Compiti assegnati >>
• A. Nel brano su Renzi e il congresso, quale data di settembre viene indicata come più probabile per il voto?
• B. Elenca tutte le persone citate per nome nel brano su Renzi e il congresso.
• C. Prosegui il brano su Renzi e il congresso dal punto in cui si interrompe.

Testo dato >>
Congresso lampo, subito: ad aprile voto dei circoli, a maggio primarie.
Poi voto a giugno: il 21 la data cerchiata in rosso. Al massimo a settembre, il 24, altra data segnata in rosso e spifferata oggi come più probabile, nello stesso giorno in cui si gioca il destino di Angela Merkel nelle elezioni tedesche.
Per convocare il congresso subito, l’ex premier ha intenzione di presentarsi dimissionario alla direzione di lunedì. Da giorni l’ipotesi è sul tavolo ma, secondo Unità .tv, la decisione sarebbe pressochè presa.
Conta l’animus, in queste ore. Prima di tutto. Ed è il sogno e, al tempo stesso, l’incontenibile pulsione verso la blitzkrieg, una guerra lampo: “Non ci sto a fare il bersaglio per mesi”.
Renzi la immagina e la pianifica, questa guerra, anche lontano da occhi indiscreti. A Roma sta poco, sempre meno. Il vero quartier generale è a Firenze.
Da qualche settimana ha allestito un nuovo ufficio, molto lussuoso e sorvegliato (con discrezione) in uno storico palazzo di Borgo Pinti, vicino il Four Season, luogo molto amato dall’amico Marco Carrai e dove alloggiò Benjamin Netanyahu nel corso della sua visita in Italia.
Quelli del partito sono a Roma, con le loro lentezze, gli uffici polverosi, che tanto lo innervosiscono.
Pare che l’ex premier non ami il secondo piano del Nazareno, dove è l’ufficio del segretario, con tutto quel via vai di dipendenti che vanno a prendere il caffè alle macchinette.
Anche a Roma vorrebbe un ufficio appartato e con l’accesso per pochi, al terzo piano. Le stanze sono state identificate: sono quelle dove faceva i suoi conti l’ex tesoriere Luigi Lusi.

Elenco voci >>
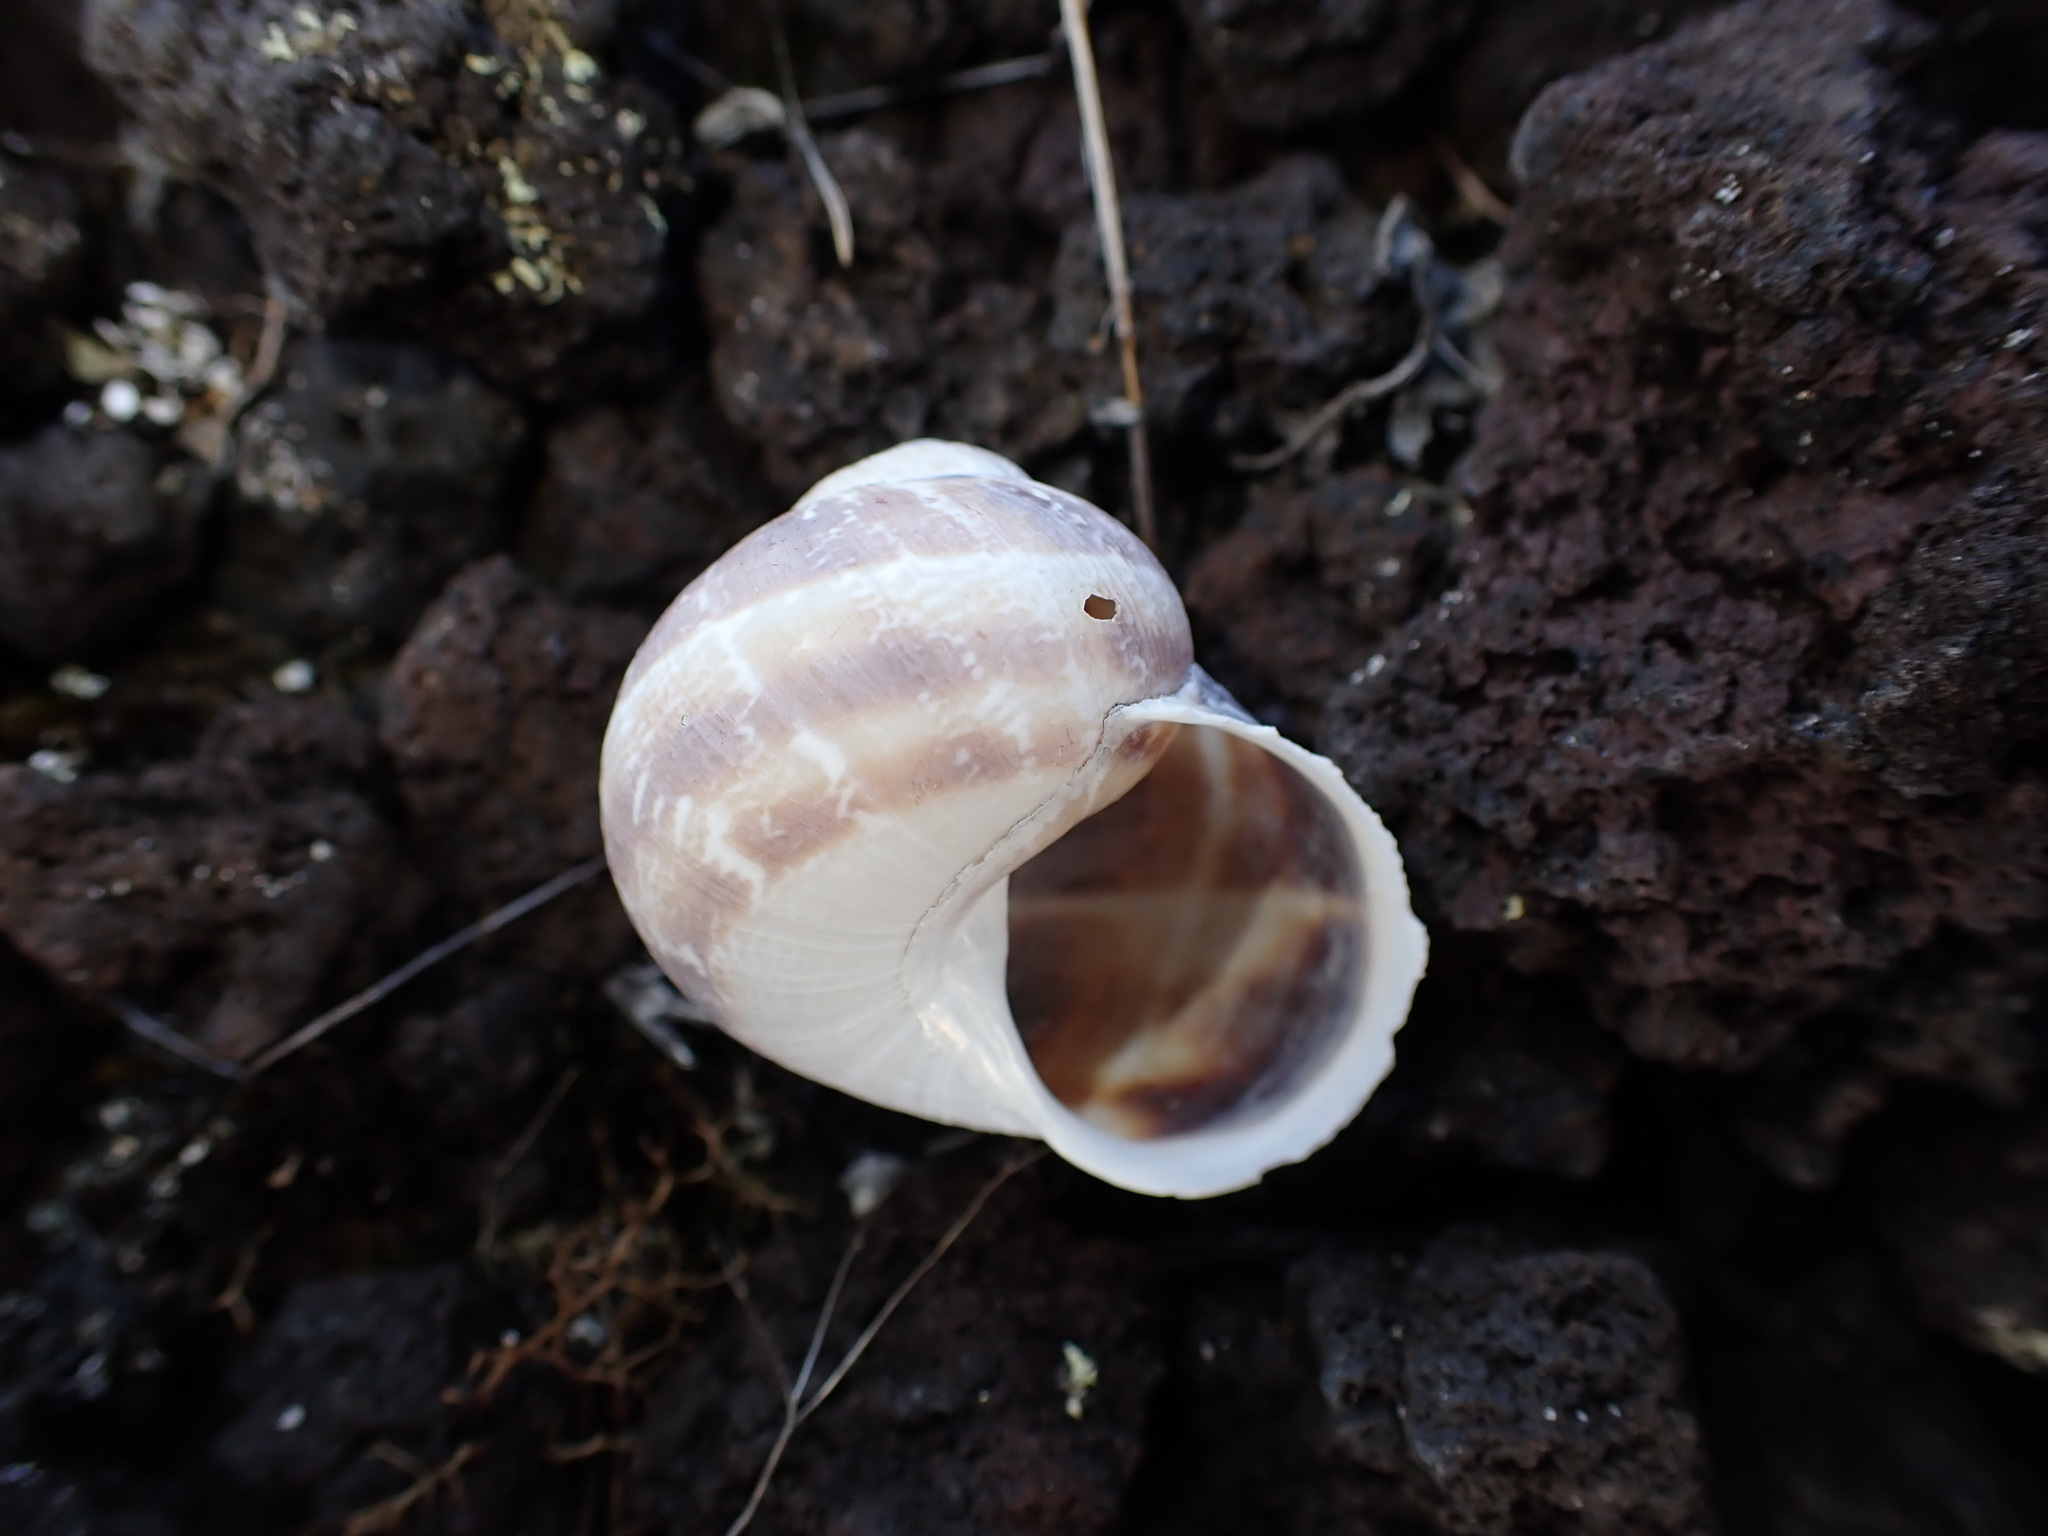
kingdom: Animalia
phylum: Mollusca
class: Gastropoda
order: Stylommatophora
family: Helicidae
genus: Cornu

--

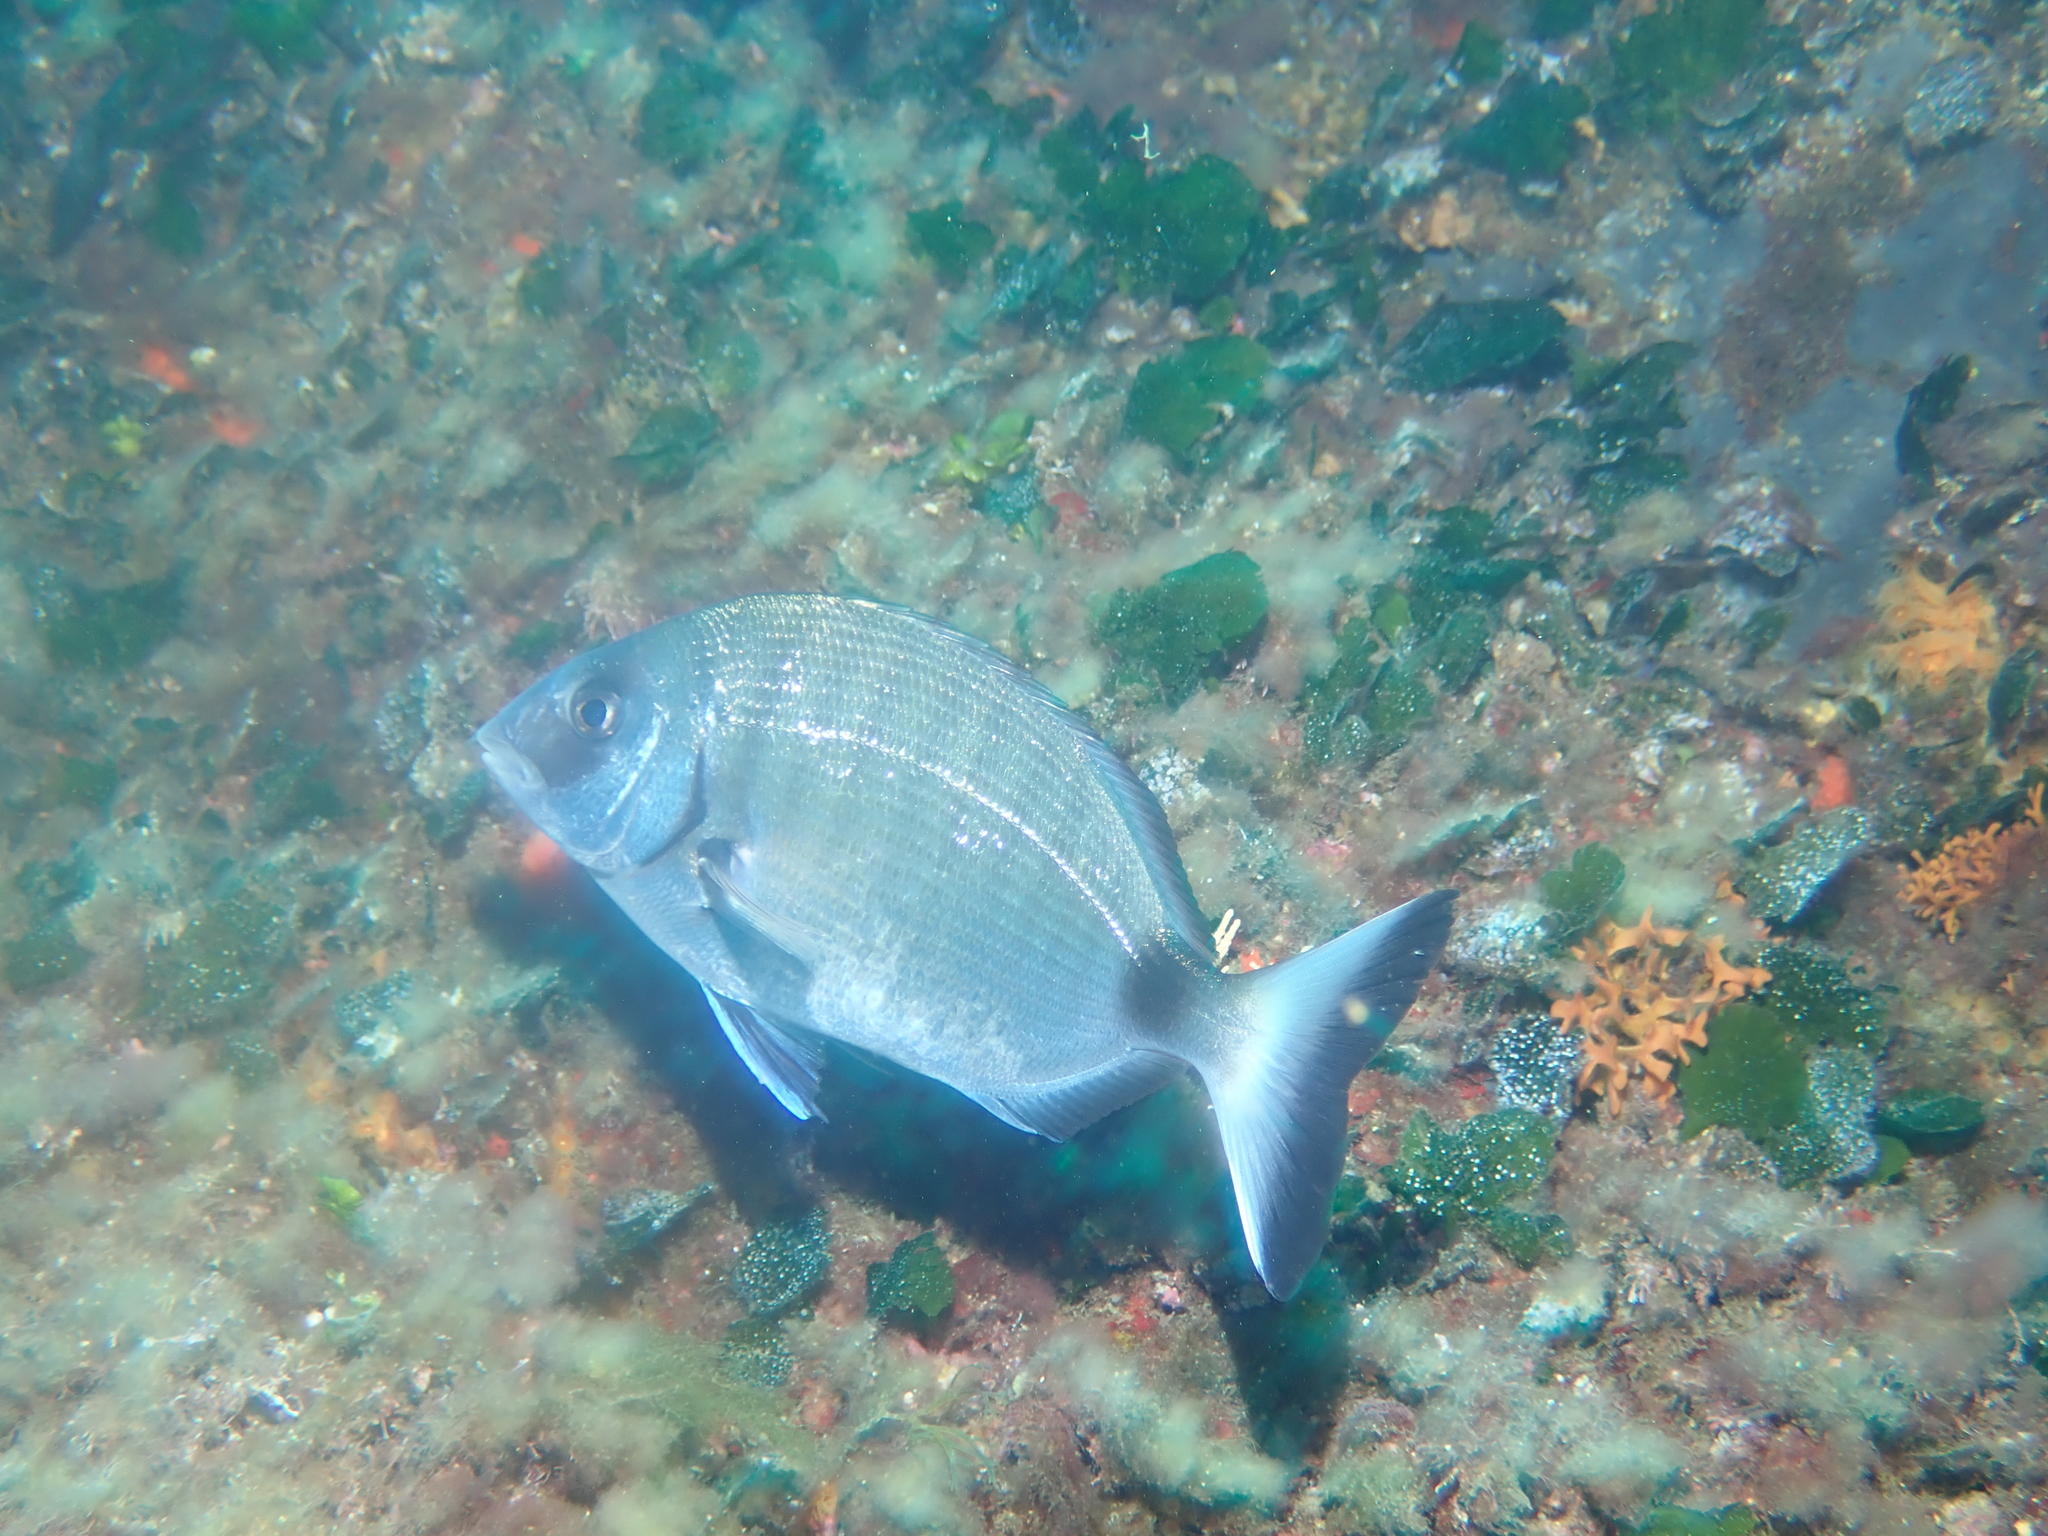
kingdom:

Risposte >>
• A. Il 24 settembre.

• B. Angela Merkel, Renzi, Marco Carrai, Benjamin Netanyahu, Luigi Lusi.

• C.
Lotti, Bonifazi, pochi altri entrano a borgo Pinti. Dove si parla di liste elettorali e di facce nuove. E di come fare una nuova campagna elettorale, nel senso di risorse, soldi, perchè una campagna senza soldi è come andare in guerra senz’armi.
E le casse del Pd sono vuote, anzi svuotate. Da due anni alle federazioni non viene girato il famoso due per mille.
Perchè quello del 2015 è stato usato per l’Unità , quello del 2016 per il referendum con la sua dispendiosissima campagna. Ora non c’è un euro.
Anche gli inesauribili granai emiliani si stanno svuotando: cassa integrazione per i dipendenti a Modena e Ferrara, Bologna tiene ma con i salti mortali. E chissà , pensano i maliziosi, se c’è qualche nesso tra le casse vuote e gli articoli di giornali ispirati su Sposetti e il patrimonio del Pd.
L’animus racconta questo. Rancore, ansia di rivalsa, astinenza da potere.
Nelle ultime ore, in parecchi hanno chiamato o mandato messaggi a Bonifazi, con la domanda: “quale è la linea?”. La risposta è stata fulminea, come il blitz immaginato. Risposta in tre punti: 1) elezioni a giugno, perchè non si può usurare l’unico leader che abbiamo; 2) non è in atto nessun tentativo serio su legge elettorale e dunque le prossime due settimane servono a certificare incapacità Parlamento a trovare accordo; 3) presa di distanza dal governo che con manovrina su accise ci fa perdere il consenso.
Ecco, il Pd vissuto come un fardello, il governo come figlio di nessuno, l’Italia meno frequentata del Four Season.
Quando un sondaggio ha dato Gentiloni più su di Renzi, l’ex premier ha chiesto a fedele Fanucci di fare la lettera critica sul Tesoro, per criticare la prossima manovrina. In privato, lo chiama così, con un certo fastidio per una fotocopia che pensa non gli somigli per niente: “Il governo Gentiloni-Padoan-Calenda”.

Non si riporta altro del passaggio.